- What you need to do: Omit the pictures, then reproduce every remaining record exactly.

Start of Study material

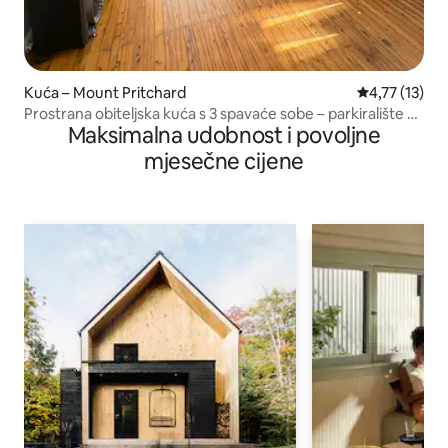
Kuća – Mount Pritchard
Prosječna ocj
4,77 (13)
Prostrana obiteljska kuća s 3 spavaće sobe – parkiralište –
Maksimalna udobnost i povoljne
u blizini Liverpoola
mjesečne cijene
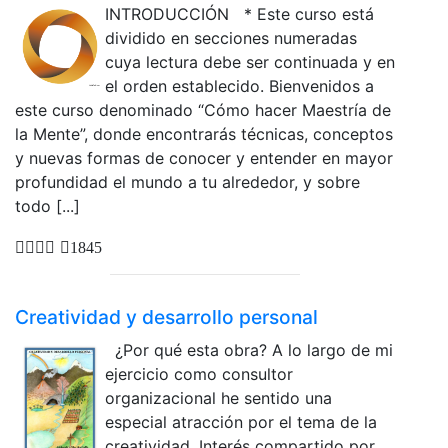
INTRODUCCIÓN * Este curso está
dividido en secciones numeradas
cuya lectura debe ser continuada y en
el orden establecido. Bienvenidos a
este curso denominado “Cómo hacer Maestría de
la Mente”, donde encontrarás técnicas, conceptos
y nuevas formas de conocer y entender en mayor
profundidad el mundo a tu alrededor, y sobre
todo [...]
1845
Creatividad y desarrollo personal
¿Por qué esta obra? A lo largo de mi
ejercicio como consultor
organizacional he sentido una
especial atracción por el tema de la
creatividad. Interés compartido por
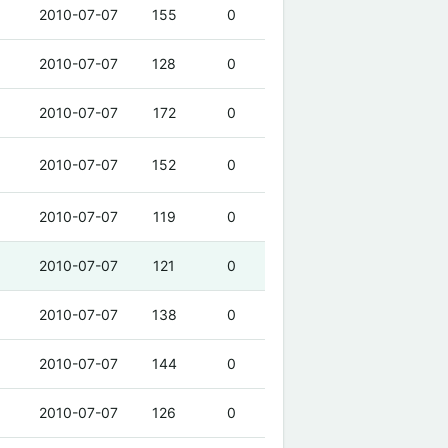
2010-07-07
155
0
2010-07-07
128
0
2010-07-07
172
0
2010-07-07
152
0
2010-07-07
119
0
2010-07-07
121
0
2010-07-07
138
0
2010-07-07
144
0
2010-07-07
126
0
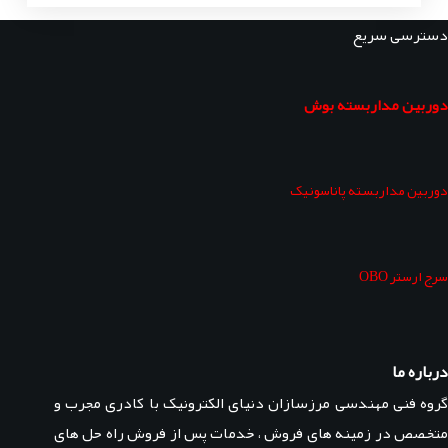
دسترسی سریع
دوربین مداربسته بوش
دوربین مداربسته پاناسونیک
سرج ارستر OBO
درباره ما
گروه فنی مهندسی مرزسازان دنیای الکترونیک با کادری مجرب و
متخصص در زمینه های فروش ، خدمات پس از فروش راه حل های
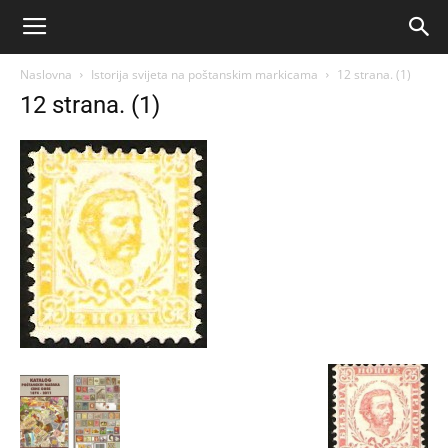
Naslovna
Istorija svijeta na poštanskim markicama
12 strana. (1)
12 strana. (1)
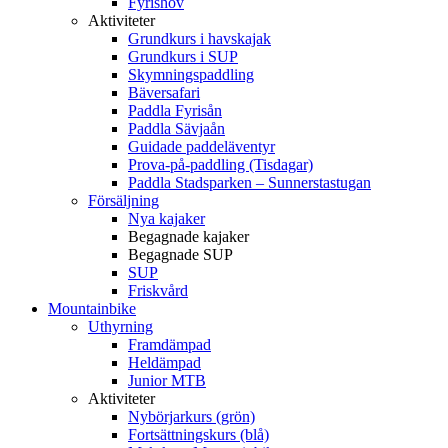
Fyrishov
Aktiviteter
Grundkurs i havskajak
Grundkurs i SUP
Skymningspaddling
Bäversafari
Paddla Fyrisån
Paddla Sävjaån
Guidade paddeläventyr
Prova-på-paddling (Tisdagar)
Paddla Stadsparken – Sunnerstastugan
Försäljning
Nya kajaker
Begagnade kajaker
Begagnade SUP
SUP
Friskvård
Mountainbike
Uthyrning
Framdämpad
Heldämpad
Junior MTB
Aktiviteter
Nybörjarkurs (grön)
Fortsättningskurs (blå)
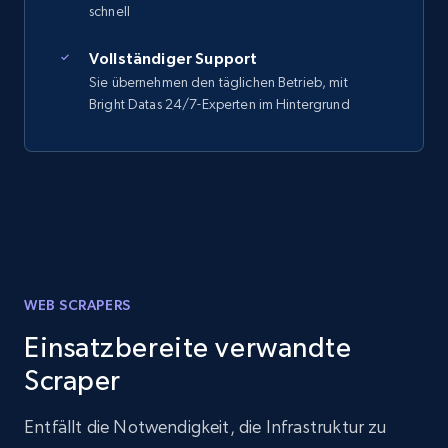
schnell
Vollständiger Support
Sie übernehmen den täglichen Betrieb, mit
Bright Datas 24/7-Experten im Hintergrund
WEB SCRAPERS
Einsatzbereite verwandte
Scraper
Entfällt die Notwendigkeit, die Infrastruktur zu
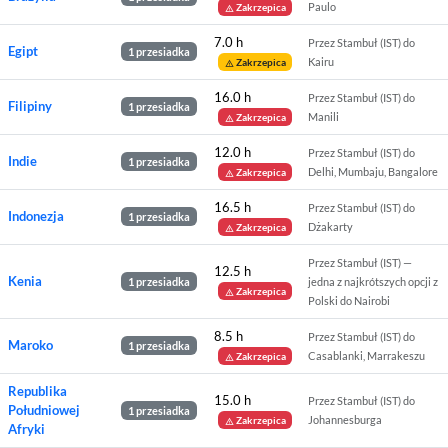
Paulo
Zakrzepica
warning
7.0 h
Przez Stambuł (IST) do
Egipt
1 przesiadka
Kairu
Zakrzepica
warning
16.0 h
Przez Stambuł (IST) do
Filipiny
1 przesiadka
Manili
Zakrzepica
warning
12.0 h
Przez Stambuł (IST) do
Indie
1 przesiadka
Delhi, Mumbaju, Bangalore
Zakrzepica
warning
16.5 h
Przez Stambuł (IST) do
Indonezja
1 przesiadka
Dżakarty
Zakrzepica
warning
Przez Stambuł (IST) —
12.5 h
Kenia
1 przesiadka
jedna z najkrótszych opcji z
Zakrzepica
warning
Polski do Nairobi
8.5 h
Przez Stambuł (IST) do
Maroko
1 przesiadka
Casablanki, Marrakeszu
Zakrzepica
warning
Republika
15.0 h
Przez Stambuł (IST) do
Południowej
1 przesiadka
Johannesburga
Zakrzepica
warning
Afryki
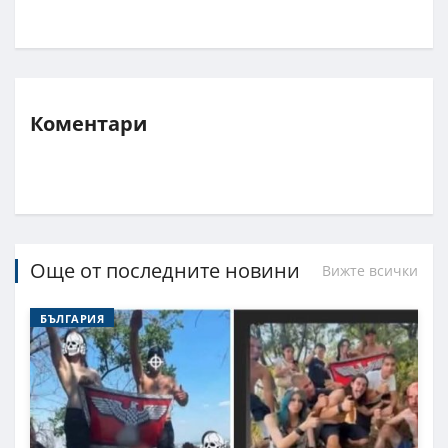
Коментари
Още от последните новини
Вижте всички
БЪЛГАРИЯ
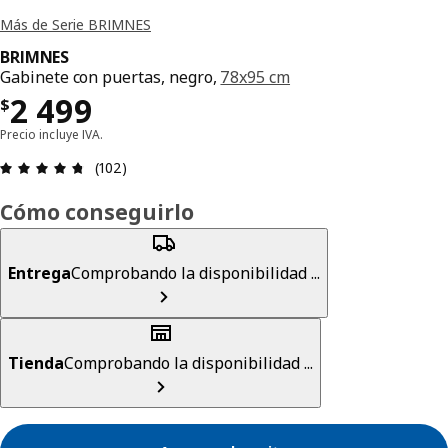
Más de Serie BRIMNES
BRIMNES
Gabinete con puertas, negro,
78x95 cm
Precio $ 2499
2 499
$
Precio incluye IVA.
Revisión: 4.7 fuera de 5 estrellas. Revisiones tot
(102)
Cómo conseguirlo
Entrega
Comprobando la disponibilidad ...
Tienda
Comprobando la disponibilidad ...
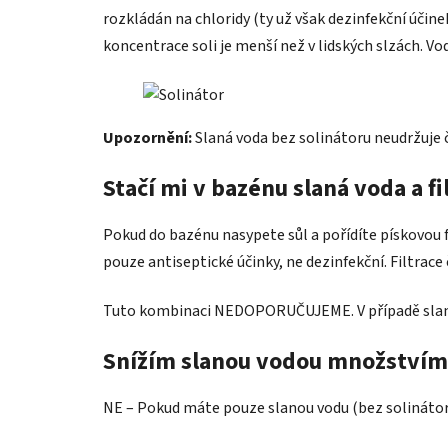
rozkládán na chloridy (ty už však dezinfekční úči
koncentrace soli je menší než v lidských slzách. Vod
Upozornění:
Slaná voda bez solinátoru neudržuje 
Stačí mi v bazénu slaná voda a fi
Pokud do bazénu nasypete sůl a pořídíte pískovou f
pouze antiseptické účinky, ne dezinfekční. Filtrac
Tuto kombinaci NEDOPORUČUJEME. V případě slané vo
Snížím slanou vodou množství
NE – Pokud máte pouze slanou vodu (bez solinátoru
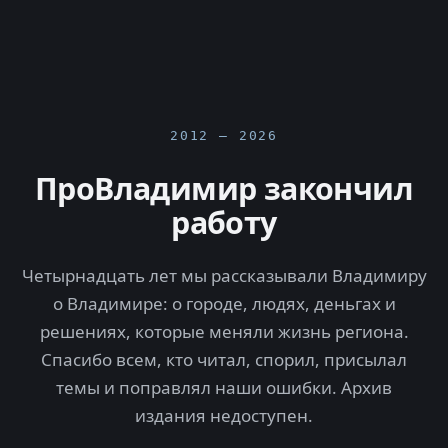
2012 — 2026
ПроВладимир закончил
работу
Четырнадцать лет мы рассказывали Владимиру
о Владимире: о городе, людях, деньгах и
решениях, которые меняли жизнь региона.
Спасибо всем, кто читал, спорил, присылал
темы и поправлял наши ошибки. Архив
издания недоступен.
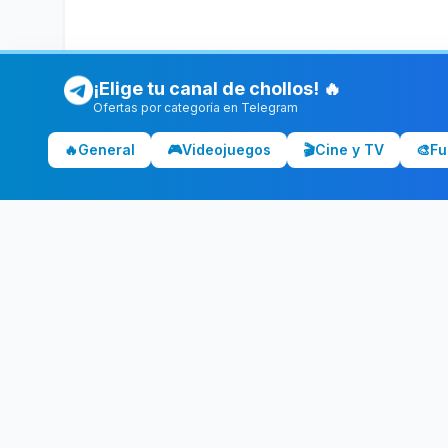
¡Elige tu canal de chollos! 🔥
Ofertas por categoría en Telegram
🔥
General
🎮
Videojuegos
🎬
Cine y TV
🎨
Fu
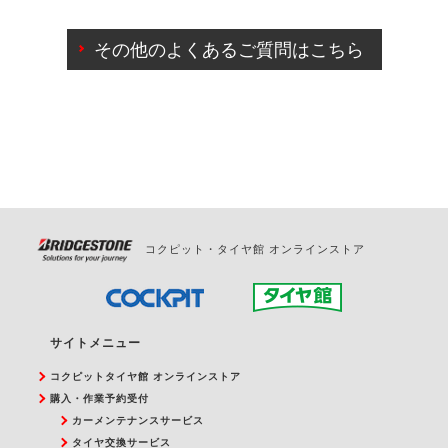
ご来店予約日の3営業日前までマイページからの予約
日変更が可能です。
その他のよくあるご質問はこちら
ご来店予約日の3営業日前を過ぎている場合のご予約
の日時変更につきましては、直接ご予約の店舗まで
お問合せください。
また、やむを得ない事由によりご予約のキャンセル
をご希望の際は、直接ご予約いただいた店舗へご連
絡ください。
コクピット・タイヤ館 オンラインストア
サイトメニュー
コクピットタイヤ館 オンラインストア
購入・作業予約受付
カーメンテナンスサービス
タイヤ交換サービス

End of Study material

- Solved problem:
Kuća – Mount Pritchard
Prosječna ocj
4,77 (13)
Prostrana obiteljska kuća s 3 spavaće sobe – parkiralište –
Maksimalna udobnost i povoljne
u blizini Liverpoola
mjesečne cijene
INTRODUCCIÓN * Este curso está
dividido en secciones numeradas
cuya lectura debe ser continuada y en
el orden establecido. Bienvenidos a
este curso denominado “Cómo hacer Maestría de
la Mente”, donde encontrarás técnicas, conceptos
y nuevas formas de conocer y entender en mayor
profundidad el mundo a tu alrededor, y sobre
todo [...]
1845
Creatividad y desarrollo personal
¿Por qué esta obra? A lo largo de mi
ejercicio como consultor
organizacional he sentido una
especial atracción por el tema de la
creatividad. Interés compartido por
2010-07-07
155
0
2010-07-07
128
0
2010-07-07
172
0
2010-07-07
152
0
2010-07-07
119
0
2010-07-07
121
0
2010-07-07
138
0
2010-07-07
144
0
2010-07-07
126
0
دسترسی سریع
دوربین مداربسته بوش
دوربین مداربسته پاناسونیک
سرج ارستر OBO
درباره ما
گروه فنی مهندسی مرزسازان دنیای الکترونیک با کادری مجرب و
متخصص در زمینه های فروش ، خدمات پس از فروش راه حل های
Naslovna
Istorija svijeta na poštanskim markicama
12 strana. (1)
12 strana. (1)
Fyrishov
Aktiviteter
Grundkurs i havskajak
Grundkurs i SUP
Skymningspaddling
Bäversafari
Paddla Fyrisån
Paddla Sävjaån
Guidade paddeläventyr
Prova-på-paddling (Tisdagar)
Paddla Stadsparken – Sunnerstastugan
Försäljning
Nya kajaker
Begagnade kajaker
Begagnade SUP
SUP
Friskvård
Mountainbike
Uthyrning
Framdämpad
Heldämpad
Junior MTB
Aktiviteter
Nybörjarkurs (grön)
Fortsättningskurs (blå)
schnell
Vollständiger Support
Sie übernehmen den täglichen Betrieb, mit
Bright Datas 24/7-Experten im Hintergrund
WEB SCRAPERS
Einsatzbereite verwandte
Scraper
Entfällt die Notwendigkeit, die Infrastruktur zu
Paulo
Zakrzepica
warning
7.0 h
Przez Stambuł (IST) do
Egipt
1 przesiadka
Kairu
Zakrzepica
warning
16.0 h
Przez Stambuł (IST) do
Filipiny
1 przesiadka
Manili
Zakrzepica
warning
12.0 h
Przez Stambuł (IST) do
Indie
1 przesiadka
Delhi, Mumbaju, Bangalore
Zakrzepica
warning
16.5 h
Przez Stambuł (IST) do
Indonezja
1 przesiadka
Dżakarty
Zakrzepica
warning
Przez Stambuł (IST) —
12.5 h
Kenia
1 przesiadka
jedna z najkrótszych opcji z
Zakrzepica
warning
Polski do Nairobi
8.5 h
Przez Stambuł (IST) do
Maroko
1 przesiadka
Casablanki, Marrakeszu
Zakrzepica
warning
Republika
15.0 h
Przez Stambuł (IST) do
Południowej
1 przesiadka
Johannesburga
Zakrzepica
warning
Afryki
Коментари
Още от последните новини
Вижте всички
БЪЛГАРИЯ
Más de Serie BRIMNES
BRIMNES
Gabinete con puertas, negro,
78x95 cm
Precio $ 2499
2 499
$
Precio incluye IVA.
Revisión: 4.7 fuera de 5 estrellas. Revisiones tot
(102)
Cómo conseguirlo
Entrega
Comprobando la disponibilidad ...
Tienda
Comprobando la disponibilidad ...
rozkládán na chloridy (ty už však dezinfekční úči
koncentrace soli je menší než v lidských slzách. Vod
Upozornění:
Slaná voda bez solinátoru neudržuje 
Stačí mi v bazénu slaná voda a fi
Pokud do bazénu nasypete sůl a pořídíte pískovou f
pouze antiseptické účinky, ne dezinfekční. Filtrac
Tuto kombinaci NEDOPORUČUJEME. V případě slané vo
Snížím slanou vodou množství
NE – Pokud máte pouze slanou vodu (bez solinátoru
2012 — 2026
ПроВладимир закончил
работу
Четырнадцать лет мы рассказывали Владимиру
о Владимире: о городе, людях, деньгах и
решениях, которые меняли жизнь региона.
Спасибо всем, кто читал, спорил, присылал
темы и поправлял наши ошибки. Архив
издания недоступен.
¡Elige tu canal de chollos! 🔥
Ofertas por categoría en Telegram
🔥
General
🎮
Videojuegos
🎬
Cine y TV
🎨
Fu
ご来店予約日の3営業日前までマイページからの予約
日変更が可能です。
その他のよくあるご質問はこちら
ご来店予約日の3営業日前を過ぎている場合のご予約
の日時変更につきましては、直接ご予約の店舗まで
お問合せください。
また、やむを得ない事由によりご予約のキャンセル
をご希望の際は、直接ご予約いただいた店舗へご連
絡ください。
コクピット・タイヤ館 オンラインストア
サイトメニュー
コクピットタイヤ館 オンラインストア
購入・作業予約受付
カーメンテナンスサービス
タイヤ交換サービス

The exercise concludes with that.